Well, there seems to be a consensus among those in the trenches that absolutely nothing regarding the quality of a teacher can be measured. Absolutely beyond the ken of human ability.

Plus teachers keep writing in that, as a matter of fact, that is quite IMPOSSIBLE to teach anything.

Given that teachers can't teach and students won't learn, why are they still accepting 12 months pay for 8.5 months, and demanding more.

It would seem to this observer that 0 proof of accomplishment + 0 proof of learning = ?
foresure
Brash and Harsh
07:44 PM on 04/14/2012
Look the 1% doesn't need more than a few people who can do math at the 8th grade leve.

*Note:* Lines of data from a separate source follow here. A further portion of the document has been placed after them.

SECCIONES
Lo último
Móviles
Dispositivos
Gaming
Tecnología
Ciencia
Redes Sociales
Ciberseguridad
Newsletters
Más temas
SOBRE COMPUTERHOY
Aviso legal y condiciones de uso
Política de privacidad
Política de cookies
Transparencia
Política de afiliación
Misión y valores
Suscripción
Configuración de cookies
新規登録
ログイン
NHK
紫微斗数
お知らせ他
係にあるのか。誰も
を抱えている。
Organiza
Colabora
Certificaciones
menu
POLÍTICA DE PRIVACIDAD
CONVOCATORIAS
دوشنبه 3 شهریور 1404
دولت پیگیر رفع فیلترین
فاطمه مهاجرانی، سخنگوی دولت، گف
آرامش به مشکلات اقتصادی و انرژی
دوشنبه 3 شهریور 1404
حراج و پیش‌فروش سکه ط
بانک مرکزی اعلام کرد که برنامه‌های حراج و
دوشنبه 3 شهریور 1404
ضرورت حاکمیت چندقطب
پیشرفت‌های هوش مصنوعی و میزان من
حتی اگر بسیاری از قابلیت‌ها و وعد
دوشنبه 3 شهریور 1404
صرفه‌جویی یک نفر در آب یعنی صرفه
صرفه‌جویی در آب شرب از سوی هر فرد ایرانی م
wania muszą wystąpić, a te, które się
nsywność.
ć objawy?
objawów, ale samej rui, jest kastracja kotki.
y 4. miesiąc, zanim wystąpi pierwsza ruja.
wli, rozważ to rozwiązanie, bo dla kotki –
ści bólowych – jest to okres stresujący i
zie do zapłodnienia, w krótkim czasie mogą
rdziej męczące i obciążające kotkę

Even fewer who can actually use math. Most teachers screamed when I said all public school teachers should be able to function in math at the 8th grade level.

I agree that much knowledge just clouds the brain. I even suggested that all teacher be literate to the 12th grade level. That was a non-starter.

What if teachers weren't made to be snobs by pretending to get a college education.

There would be absolutely no change if we allowed bright 9th graders to teach K-5. And bright high school graduates, who actually functioned at the high school level to teach 5-10.

Except for saving a lot of money, and improving the sex live of teachers and students, would it have any effect on educational achivement in this country.

Repeatedly, teachers complain that as a result of the educational system, they really are WORTHLESS.